▸ TASK TO CARRY OUT
Every record must be given again word for word; no picture belongs in the copy.

▸ Extracted page text data
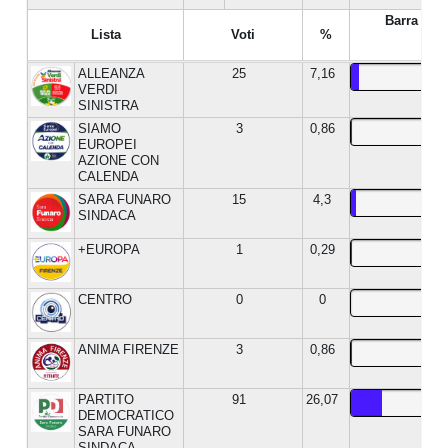
Barra %
Lista
Voti
%
ALLEANZA
25
7,16
VERDI
SINISTRA
SIAMO
3
0,86
EUROPEI
AZIONE CON
CALENDA
SARA FUNARO
15
4,3
SINDACA
+EUROPA
1
0,29
CENTRO
0
0
ANIMA FIRENZE
3
0,86
PARTITO
91
26,07
DEMOCRATICO
SARA FUNARO
SINDACA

▸ COMPLETED EXERCISE
Barra %
Lista
Voti
%
ALLEANZA
25
7,16
VERDI
SINISTRA
SIAMO
3
0,86
EUROPEI
AZIONE CON
CALENDA
SARA FUNARO
15
4,3
SINDACA
+EUROPA
1
0,29
CENTRO
0
0
ANIMA FIRENZE
3
0,86
PARTITO
91
26,07
DEMOCRATICO
SARA FUNARO
SINDACA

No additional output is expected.